[Excerpted text — start]
To defeat the cycle of negative self-talk, you have to be mindful of what triggers your pessimism and how to distance yourself from anxiety-driven thoughts.

1. Identify what triggers you.

Pinpoint what experiences cause you to ruminate. Maybe it's meetings at work or large parties where you don't know anyone.

"Just notice where those patterns are, and what situations trigger you and you're going to start finding a theme," Ho says.

2. Question your thoughts.

Once you find out which scenarios inspire the most self-criticism you can start investigating if there is any merit to these thoughts.

"Know that thoughts are not the absolute truth," Ho says. "There's no way that you have tens of thousands of thoughts and that they're all true."

Ask yourself what evidence supports this thought, and what evidence contradicts it.

"Evidence isn't just more thoughts," Ho says. "Evidence is things that somebody else who was in the same room could actually observe."

Write down your findings in two columns and compare them. Oftentimes, Ho says, there is more evidence that your anxiety won't come to fruition than evidence that it will.

3. 'Yes ... but ... '

Practice a more balanced thought process. Ho offers the following formula:

"Yes I [insert something that is not going well], but I [insert something that is going well]."

Maybe you're worried about how much work you have to get done tomorrow and feel like you weren't as productive as you should have been today. Instead of replaying criticism of your work ethic in your head, tell yourself: "Yes, I didn't get as much done today as I'd like, but I did finish the top three items on my to-do list."

4. Label your feeling as a 'thought.'

"When we think something, our brains are naturally inclined to believe that it's automatically true," Ho says. "So whether we're imagining a catastrophic future, or going back to the past to a terrible memory, or maybe a mistake that we made, self-talk, essentially, takes us right to that moment in time, as if it's happening right in front of us."

Create some distance between you and your self-talk by labeling your thoughts as what they are: just thoughts.

"It changes the relation to the thought because you're basically saying, 'I'm just having the thought and it doesn't have to be true,'" Ho says. "It distances yourself from that thought instead of it automatically becoming part of your reality."

Being critical of the stories you tell yourself can help you end a cycle of negativity and focus on accomplishing your goals.
[Excerpted text — finish]
[Data to examine — start]
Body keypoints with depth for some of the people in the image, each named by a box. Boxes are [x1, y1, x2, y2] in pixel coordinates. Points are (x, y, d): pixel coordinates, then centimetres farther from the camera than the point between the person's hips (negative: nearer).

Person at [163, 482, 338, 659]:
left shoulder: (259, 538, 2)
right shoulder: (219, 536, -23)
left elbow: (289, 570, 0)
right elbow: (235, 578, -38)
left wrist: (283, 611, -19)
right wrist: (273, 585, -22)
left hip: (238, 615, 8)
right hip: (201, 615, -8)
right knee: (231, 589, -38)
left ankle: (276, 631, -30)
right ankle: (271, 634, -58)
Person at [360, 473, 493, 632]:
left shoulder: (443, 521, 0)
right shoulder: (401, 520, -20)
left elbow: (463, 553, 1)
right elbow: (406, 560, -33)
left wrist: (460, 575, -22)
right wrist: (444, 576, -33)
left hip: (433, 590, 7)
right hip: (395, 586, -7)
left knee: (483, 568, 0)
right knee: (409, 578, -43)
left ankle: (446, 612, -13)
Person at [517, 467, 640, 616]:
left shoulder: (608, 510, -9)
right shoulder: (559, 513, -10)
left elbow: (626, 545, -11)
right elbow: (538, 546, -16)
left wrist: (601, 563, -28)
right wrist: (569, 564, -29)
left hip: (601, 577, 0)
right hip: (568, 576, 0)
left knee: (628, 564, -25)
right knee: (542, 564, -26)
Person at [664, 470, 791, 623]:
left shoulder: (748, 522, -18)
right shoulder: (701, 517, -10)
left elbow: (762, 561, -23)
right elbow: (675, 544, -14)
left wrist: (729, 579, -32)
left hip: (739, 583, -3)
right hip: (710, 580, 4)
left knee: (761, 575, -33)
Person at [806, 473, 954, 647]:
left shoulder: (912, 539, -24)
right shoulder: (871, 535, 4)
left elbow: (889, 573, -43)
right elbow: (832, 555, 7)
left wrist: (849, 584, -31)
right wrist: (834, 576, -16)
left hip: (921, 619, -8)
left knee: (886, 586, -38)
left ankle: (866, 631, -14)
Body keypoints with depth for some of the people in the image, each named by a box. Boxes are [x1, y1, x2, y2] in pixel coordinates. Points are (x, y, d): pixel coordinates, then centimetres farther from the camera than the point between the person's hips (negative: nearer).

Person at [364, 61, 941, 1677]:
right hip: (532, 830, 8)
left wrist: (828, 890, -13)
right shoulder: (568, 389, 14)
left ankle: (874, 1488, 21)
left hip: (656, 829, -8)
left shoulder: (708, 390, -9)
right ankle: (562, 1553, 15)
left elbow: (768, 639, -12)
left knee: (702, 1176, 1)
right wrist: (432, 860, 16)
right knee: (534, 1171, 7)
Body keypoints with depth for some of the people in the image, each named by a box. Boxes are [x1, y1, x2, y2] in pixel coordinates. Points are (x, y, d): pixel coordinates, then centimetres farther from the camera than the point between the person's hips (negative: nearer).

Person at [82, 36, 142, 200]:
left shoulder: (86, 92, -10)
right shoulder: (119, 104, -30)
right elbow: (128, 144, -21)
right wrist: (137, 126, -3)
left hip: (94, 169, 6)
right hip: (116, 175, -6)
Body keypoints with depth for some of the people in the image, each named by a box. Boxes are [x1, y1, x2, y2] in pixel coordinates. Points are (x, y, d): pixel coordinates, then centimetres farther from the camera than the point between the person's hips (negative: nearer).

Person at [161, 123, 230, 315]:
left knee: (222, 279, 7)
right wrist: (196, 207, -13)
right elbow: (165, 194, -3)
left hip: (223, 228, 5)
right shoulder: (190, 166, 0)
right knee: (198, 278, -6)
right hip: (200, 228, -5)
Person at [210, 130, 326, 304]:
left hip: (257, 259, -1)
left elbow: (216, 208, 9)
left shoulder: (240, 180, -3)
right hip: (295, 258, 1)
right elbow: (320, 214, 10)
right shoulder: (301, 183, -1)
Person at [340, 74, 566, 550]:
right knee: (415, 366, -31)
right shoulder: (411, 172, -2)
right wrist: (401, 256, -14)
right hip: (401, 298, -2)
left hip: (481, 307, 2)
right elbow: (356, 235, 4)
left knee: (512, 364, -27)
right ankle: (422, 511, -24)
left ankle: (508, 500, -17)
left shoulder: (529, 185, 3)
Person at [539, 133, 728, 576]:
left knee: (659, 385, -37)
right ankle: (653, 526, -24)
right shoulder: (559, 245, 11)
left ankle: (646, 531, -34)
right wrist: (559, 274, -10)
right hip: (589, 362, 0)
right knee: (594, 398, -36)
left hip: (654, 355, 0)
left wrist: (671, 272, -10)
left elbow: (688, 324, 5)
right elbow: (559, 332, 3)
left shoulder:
[Data to examine — finish]
● **Assignment**:
Rewrite the excerpt on negative self-talk from "2. Question your" down to "evidence contradicts it.", putting "self-doubt" in place of "self-criticism".

● **Result of the task**:
2. Question your thoughts.

Once you find out which scenarios inspire the most self-doubt you can start investigating if there is any merit to these thoughts.

"Know that thoughts are not the absolute truth," Ho says. "There's no way that you have tens of thousands of thoughts and that they're all true."

Ask yourself what evidence supports this thought, and what evidence contradicts it.